[Selected text]:
Since I recently ran a “Series Saturday” post about your Hexworld series, I’d like to focus a few questions there. The world-building is a bit more intricate than in W&G or Spirits – tell us how magic works in Hexworld.

Magic in Hexworld needs three ingredients: a hex (usually a drawing) to hold and shape the magic, a familiar to provide the magic, and a witch to channel the magic from familiar into hex.

Familiars shift between human and animal shapes. They have to form a magical bond with a witch in order for the witch to use their magic, as they can’t charge hexes on their own. Unfortunately this has led to a societal view of familiars more as resources to be exploited than people with their own lives and desires.

 

The formula for Hexworld so far is that you’ve introduced new witch-familiar combinations in each book and focused on their romantic ups-and-downs. Will there come a point where you’re no longer introducing new couples?

The upcoming Hexworld series, Roaring Twenties, will focus on a single couple.

 

If I remember correctly, the characters from your novellas “A Christmas Hex” and “Wild Wild Hex” have yet to be tied into the main novels. Is there any plan to see those characters again? (Given where Wild Wild Hex takes place in relation to the novels, that one might be a bit hard.)

Those were both one-offs, and I don’t currently plan to revisit those characters.

 

What are you working on now? What’s next out of the gate?

I’m currently working on the next SPECTR novella, Harvester of Bones, and doing research for Hexworld: Roaring Twenties.

 

And finally, where can interested people find you and your work online?

[Required action 1]: In the Hexworld interview, why does a familiar need a magical bond with a witch? Answer in one to three sentences.
[Required action 2]: Reproduce the Hexworld interview word for word, from "I’m currently working" up to and including "your work online?".

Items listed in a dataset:
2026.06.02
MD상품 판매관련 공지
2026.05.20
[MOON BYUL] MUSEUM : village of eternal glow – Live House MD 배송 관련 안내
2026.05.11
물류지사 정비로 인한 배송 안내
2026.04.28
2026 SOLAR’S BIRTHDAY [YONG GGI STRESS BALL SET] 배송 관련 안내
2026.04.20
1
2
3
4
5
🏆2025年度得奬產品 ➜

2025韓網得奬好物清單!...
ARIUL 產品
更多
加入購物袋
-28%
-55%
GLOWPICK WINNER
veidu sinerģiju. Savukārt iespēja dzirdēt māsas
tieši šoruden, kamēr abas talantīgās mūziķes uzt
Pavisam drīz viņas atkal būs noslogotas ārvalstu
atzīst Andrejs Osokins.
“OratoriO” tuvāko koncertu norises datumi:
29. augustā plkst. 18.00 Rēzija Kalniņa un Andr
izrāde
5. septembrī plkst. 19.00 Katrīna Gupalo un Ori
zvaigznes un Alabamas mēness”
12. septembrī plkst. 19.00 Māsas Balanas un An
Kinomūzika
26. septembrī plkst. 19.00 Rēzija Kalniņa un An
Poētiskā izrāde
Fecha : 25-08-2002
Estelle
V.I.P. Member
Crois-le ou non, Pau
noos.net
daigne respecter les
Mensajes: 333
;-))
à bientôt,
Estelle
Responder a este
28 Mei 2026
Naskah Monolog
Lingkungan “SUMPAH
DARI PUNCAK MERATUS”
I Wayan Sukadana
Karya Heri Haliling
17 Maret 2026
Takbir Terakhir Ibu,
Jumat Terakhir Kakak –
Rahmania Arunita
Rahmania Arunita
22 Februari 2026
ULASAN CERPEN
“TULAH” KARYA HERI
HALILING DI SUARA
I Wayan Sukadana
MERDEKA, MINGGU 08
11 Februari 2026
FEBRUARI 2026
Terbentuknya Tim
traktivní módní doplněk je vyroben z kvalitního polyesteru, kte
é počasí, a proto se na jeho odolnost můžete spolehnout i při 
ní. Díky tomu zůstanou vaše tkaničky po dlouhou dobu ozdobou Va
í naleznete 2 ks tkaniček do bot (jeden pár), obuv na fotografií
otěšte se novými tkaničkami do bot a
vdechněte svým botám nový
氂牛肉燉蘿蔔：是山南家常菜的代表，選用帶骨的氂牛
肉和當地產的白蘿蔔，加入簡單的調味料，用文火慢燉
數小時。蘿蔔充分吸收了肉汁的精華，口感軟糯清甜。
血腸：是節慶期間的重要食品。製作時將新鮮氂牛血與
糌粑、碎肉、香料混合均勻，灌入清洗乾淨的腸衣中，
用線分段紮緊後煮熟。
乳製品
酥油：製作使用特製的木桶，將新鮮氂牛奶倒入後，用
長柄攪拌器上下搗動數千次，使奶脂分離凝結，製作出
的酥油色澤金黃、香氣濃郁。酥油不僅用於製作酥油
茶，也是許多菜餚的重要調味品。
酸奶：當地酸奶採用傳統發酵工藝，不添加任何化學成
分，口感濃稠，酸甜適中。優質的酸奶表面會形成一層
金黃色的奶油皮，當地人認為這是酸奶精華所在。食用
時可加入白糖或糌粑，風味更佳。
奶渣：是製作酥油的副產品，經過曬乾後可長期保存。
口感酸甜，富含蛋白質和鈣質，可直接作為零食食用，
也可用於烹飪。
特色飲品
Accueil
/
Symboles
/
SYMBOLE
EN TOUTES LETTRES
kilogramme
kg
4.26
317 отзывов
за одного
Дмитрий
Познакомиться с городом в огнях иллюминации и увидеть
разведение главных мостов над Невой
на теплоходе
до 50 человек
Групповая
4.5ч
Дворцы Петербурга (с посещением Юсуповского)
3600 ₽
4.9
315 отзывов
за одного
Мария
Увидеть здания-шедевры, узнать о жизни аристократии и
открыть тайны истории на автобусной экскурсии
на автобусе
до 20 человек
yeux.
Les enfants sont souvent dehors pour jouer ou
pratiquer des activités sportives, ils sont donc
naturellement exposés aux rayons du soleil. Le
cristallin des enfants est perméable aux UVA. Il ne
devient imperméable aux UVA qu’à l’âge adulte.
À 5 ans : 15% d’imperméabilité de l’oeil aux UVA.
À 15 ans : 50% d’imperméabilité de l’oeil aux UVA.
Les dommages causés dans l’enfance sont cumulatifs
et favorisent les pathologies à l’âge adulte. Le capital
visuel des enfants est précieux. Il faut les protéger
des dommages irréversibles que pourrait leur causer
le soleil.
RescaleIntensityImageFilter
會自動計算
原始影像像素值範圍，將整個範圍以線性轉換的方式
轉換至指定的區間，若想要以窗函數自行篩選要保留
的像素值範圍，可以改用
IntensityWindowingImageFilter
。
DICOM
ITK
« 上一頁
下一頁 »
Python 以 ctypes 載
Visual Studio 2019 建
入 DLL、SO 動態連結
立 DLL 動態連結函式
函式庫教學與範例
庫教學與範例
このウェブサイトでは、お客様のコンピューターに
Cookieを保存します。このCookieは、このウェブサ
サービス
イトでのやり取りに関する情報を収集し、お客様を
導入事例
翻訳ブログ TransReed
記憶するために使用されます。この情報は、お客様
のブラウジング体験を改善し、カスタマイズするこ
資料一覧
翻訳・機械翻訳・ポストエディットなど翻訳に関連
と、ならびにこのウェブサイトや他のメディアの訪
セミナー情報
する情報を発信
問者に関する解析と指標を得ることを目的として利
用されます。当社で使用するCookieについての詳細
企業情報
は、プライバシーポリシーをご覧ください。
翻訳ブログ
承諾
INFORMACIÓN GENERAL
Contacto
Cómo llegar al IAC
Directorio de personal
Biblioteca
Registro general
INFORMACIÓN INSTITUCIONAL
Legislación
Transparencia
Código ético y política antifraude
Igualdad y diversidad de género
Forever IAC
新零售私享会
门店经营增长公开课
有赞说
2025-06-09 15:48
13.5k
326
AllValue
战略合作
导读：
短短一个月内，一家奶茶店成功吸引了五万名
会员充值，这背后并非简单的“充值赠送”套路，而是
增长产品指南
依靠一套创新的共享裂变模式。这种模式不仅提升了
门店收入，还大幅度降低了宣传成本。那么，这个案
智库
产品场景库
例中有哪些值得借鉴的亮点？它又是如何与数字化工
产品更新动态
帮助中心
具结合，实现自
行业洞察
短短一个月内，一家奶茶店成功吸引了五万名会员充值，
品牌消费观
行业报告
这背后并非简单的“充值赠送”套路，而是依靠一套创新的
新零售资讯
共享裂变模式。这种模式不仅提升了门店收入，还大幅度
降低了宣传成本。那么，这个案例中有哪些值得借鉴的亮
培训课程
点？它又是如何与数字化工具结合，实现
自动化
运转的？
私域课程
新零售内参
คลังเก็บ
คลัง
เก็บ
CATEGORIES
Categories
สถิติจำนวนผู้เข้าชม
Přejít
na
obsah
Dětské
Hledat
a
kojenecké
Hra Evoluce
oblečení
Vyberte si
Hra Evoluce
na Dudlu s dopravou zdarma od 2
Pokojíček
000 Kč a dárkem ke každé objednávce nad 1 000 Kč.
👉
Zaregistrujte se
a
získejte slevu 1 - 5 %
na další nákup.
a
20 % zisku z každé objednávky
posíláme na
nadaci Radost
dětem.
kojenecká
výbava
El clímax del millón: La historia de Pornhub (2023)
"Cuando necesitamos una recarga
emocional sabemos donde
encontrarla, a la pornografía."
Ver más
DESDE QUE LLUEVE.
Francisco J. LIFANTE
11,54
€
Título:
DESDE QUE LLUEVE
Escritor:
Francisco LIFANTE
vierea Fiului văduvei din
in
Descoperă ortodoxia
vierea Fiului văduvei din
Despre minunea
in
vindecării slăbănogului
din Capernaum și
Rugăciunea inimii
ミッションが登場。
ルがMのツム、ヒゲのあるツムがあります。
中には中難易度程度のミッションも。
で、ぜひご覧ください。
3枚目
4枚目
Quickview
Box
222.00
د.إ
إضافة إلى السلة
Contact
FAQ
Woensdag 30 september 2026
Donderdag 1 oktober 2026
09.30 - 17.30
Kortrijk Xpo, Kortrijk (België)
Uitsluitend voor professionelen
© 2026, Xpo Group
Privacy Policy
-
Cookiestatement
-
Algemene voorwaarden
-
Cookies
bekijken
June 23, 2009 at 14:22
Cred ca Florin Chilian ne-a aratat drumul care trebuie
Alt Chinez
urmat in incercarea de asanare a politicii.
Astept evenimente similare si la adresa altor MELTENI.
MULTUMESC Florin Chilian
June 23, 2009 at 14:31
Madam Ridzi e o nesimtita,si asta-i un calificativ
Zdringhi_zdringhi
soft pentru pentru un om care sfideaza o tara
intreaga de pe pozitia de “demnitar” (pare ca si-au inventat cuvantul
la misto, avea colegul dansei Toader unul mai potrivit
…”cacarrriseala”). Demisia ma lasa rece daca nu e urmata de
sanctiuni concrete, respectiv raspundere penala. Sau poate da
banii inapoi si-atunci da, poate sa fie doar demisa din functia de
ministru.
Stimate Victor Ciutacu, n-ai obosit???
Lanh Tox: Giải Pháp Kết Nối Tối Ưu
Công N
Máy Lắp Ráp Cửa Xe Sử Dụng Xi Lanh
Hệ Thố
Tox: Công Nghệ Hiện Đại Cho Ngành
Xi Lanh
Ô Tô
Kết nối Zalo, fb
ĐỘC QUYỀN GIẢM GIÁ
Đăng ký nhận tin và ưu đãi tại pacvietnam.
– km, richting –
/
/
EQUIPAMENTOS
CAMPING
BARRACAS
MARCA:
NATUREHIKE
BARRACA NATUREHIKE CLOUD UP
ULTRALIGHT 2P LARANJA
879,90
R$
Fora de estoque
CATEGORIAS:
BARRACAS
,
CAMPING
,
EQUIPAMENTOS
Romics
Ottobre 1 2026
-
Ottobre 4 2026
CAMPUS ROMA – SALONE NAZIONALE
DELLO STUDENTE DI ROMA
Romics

[Final answer 1]: Familiars can't charge hexes on their own. A witch can use a familiar's magic only through that bond, channeling the magic from the familiar into a hex.

[Final answer 2]:
I’m currently working on the next SPECTR novella, Harvester of Bones, and doing research for Hexworld: Roaring Twenties.

 

And finally, where can interested people find you and your work online?